_EXERCISE INSTRUCTIONS_
(a) Decide whether each statement below agrees with the passage on reactions to the Paris attacks. Answer yes or no for (i), (ii) and (iii), and quote the words of the passage that settle each one.
(i) The young man interviewed near the Cambodian restaurant wanted it to stay closed for a while.
(ii) The interviews outside a Paris mosque appeared in Libération.
(iii) Nicolas Sarkozy faulted Hollande for being too tough.
(b) Carry on the passage on reactions to the Paris attacks, starting right after its last sentence.

_SELECTED PASSAGE_
New voices and testimonies
The earliest articulated reactions are encouraging. And sound different from Charlie's days when many French Muslims did not feel concerned or tried to explain or justify why Jews and journalists had been targeted. Now it is THEY who feel targeted. It might not last but things are changing. Like this young man interviewed near the targeted Cambodian restaurant who referred to the victims as “we” and said that it had to reopen as soon as possible otherwise it would look as if “they had won”.
Or those interviewed this Sunday in the left-leaning daily Libération outside a Paris mosque. “There is something wrong”, the caretaker said in broken French. “Our whole country is paying with her blood”. “I don't feel as if we are at war because (…) if we consider ourselves at war, then they'll have won the battle”, said another man. “This will once again be laid at our feet”, feared another as politicians on the right and most on the far right are putting the blame on the Muslim community. What better answers to National Front leader Marine Le Pen, talking about “bacterial immigration”, as others ask for thousands of suspicious people to be locked up in “camps”, blaming it all on President Hollande's “mosqueification” of France.
Blood in the streets of Paris had not yet dried when Hollande was also criticised by his predecessor, Nicolas Sarkozy, for his “weakness” while some on the left blame him for being “too tough”.

Stored data
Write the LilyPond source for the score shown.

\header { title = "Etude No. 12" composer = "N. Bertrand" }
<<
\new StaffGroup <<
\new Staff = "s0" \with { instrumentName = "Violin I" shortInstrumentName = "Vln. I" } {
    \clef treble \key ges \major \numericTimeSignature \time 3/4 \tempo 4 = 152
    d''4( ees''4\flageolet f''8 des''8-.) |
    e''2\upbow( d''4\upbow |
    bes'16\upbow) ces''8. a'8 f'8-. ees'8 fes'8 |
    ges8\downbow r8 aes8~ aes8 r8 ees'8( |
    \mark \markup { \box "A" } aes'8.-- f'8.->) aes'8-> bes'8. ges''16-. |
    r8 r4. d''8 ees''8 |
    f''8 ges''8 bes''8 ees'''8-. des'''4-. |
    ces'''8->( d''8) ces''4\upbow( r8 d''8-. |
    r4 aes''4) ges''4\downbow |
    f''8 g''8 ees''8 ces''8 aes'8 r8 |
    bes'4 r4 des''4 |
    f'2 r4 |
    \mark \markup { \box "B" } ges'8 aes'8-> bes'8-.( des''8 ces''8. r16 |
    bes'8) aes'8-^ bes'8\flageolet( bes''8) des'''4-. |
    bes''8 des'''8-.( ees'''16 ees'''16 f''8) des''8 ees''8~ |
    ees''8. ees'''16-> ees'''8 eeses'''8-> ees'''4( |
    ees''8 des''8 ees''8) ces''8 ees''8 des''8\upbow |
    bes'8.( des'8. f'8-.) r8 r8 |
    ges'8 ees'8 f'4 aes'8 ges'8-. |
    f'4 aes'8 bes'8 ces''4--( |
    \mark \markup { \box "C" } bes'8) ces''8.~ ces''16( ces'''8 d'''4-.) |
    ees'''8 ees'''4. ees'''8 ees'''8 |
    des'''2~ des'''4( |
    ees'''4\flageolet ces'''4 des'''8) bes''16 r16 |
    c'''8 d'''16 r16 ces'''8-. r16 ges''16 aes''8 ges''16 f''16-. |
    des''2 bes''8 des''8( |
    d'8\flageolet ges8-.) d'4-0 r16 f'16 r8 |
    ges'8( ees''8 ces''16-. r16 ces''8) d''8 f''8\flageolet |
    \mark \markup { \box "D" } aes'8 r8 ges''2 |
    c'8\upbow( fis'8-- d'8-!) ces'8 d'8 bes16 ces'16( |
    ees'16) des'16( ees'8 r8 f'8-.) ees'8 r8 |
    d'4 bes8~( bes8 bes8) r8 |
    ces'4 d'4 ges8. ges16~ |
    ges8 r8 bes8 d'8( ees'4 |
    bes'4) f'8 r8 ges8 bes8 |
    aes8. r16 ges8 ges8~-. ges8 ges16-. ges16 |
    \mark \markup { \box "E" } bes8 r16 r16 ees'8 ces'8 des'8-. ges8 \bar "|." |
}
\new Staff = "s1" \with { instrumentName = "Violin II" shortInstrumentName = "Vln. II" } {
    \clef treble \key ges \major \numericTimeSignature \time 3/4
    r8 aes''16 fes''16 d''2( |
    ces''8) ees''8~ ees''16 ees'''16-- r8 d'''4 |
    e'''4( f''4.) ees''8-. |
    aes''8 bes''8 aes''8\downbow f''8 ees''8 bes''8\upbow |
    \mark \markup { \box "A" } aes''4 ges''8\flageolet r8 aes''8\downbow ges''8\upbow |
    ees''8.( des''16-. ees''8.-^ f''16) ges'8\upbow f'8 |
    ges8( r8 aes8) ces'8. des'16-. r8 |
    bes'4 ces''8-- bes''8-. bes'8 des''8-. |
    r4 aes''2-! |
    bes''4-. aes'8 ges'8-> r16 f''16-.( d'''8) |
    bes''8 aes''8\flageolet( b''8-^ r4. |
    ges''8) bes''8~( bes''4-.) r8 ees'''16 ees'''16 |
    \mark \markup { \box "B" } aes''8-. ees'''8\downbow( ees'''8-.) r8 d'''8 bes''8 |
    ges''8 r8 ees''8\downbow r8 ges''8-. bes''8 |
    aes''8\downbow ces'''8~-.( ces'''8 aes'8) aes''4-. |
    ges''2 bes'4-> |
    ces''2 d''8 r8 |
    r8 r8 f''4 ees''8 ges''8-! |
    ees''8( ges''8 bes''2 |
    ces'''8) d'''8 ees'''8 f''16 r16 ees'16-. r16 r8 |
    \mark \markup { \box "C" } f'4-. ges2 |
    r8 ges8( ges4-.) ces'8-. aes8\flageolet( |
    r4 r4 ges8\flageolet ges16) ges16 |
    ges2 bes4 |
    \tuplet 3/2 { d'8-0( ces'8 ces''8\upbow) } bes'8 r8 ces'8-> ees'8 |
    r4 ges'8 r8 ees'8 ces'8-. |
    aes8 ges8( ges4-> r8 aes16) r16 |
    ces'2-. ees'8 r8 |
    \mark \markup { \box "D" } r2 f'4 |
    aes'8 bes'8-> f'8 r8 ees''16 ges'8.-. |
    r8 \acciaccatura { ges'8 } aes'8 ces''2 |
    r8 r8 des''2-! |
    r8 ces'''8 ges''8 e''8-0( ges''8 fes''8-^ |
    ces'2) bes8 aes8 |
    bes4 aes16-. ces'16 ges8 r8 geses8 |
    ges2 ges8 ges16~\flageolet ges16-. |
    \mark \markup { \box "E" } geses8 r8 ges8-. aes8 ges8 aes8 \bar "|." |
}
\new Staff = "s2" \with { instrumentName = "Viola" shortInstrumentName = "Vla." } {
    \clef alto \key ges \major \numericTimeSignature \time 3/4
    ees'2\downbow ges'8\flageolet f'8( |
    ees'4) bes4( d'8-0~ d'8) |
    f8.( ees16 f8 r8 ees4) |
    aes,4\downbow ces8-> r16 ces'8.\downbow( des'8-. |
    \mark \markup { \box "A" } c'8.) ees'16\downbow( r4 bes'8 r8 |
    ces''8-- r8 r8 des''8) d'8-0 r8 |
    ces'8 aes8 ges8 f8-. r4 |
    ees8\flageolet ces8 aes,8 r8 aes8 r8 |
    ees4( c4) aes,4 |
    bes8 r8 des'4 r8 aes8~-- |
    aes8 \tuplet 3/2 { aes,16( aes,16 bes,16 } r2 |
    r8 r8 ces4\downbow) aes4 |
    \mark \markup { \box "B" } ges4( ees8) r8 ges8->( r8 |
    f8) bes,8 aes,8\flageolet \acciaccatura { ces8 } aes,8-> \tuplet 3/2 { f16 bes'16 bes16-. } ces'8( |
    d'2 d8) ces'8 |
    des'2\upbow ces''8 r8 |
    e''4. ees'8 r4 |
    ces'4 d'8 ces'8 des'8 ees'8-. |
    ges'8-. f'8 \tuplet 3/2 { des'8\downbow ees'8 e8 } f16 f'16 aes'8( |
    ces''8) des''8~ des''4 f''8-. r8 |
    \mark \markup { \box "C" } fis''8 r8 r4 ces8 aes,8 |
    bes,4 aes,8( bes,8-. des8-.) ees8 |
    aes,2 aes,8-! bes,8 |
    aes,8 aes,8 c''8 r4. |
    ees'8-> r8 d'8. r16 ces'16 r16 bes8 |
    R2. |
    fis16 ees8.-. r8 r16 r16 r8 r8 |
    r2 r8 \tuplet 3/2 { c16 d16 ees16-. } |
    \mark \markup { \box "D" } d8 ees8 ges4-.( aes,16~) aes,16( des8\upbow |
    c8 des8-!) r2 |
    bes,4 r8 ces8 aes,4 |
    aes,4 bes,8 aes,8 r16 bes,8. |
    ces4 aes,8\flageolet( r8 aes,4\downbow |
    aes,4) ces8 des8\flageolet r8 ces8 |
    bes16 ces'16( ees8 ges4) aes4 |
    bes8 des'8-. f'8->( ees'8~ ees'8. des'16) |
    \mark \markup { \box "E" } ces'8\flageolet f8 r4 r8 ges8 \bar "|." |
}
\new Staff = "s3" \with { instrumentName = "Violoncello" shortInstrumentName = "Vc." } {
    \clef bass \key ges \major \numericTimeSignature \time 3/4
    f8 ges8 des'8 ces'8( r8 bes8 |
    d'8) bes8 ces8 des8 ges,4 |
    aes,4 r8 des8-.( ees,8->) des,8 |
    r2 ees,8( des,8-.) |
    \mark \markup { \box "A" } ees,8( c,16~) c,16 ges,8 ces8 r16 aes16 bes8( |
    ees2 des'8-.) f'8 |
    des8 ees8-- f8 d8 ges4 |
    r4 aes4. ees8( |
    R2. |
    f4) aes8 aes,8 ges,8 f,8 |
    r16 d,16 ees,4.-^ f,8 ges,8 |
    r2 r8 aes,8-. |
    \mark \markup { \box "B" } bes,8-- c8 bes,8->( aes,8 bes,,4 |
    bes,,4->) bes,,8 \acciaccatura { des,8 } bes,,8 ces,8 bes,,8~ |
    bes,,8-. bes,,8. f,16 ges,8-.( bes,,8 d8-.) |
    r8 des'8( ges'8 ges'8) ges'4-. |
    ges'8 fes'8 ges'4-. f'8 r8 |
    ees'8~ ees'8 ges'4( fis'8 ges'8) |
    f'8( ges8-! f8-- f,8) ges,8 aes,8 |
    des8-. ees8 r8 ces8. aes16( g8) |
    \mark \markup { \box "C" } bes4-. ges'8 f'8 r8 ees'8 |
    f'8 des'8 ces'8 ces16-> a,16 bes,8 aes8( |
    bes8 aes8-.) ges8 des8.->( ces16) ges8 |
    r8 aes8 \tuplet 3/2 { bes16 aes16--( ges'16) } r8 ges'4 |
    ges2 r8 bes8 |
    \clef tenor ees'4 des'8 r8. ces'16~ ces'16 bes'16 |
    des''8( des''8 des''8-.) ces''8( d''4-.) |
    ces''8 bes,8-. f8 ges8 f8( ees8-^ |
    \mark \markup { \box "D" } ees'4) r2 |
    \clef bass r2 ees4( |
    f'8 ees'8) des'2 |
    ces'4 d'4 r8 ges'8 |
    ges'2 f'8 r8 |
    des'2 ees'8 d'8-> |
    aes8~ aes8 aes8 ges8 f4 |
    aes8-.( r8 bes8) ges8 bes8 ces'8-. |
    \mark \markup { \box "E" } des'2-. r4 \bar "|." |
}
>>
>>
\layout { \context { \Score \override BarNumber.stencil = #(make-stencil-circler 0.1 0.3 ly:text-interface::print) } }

_RESULTS FOR THE EXERCISE_
(a)
(i) No: "said that it had to reopen as soon as possible"
(ii) Yes: "those interviewed this Sunday in the left-leaning daily Libération outside a Paris mosque"
(iii) No: "Hollande was also criticised by his predecessor, Nicolas Sarkozy, for his “weakness”"

(b)
Or young Hassan, who, the morning after, in a “banlieue” café near the Stade de France, where four kamikaze blew themselves up, asked, “How is it possible to blow yourself up in the name of religion?” While, for Tarek, “They attacked us here, right at home. France is at war and she can count on us, from the banlieues”. Said another, whose family had fled Algeria during the civil war against the Islamists, “We came to France to get away from all that”.
When their lives are being threatened, despite the discrimination at work and socially – and the exclusion which they share with millions of “native” French people desperately looking for a job and a decent living in a “liberal” world which is creating more and more inequality - many feel French as much as they do Muslim.
If this were to take a stronger shape. If we can for once overcome our national sport of political bickering. If we can stop our navel gazing and start to look at others as equals, then this massacre could well be a step too far for Daesh, as it would alienate from them the vast majority of French Muslims, while detaching the small groups of Islamists and potential terrorists from their peaceful co-believers.
We can’t opt out
But this is not all. We are now at war, whether we like it or not, and opting out won't guarantee us against Daesh strategy. The age of liberal innocence and do-goodness, of naivety, of faint-heartedness and opening borders to everyone and everything are now gone, at least for some time.
We can't lay down our defences in front of those who want to destroy us, wearing explosive vests or carrying a gospel of hatred. We have to reinvent ourselves in this new situation, as human beings have been doing since they came into this world, if we don't want to fade away like dinosaurs. This will cost us some comfort, a lot of money and a good amount of pragmatism.
And this cannot be done outside of Europe. A Europe with real borders, and limits, opened but not to anyone and anything, and under serious control. With real solidarity and cooperation, economic, social but also political, judiciary and security.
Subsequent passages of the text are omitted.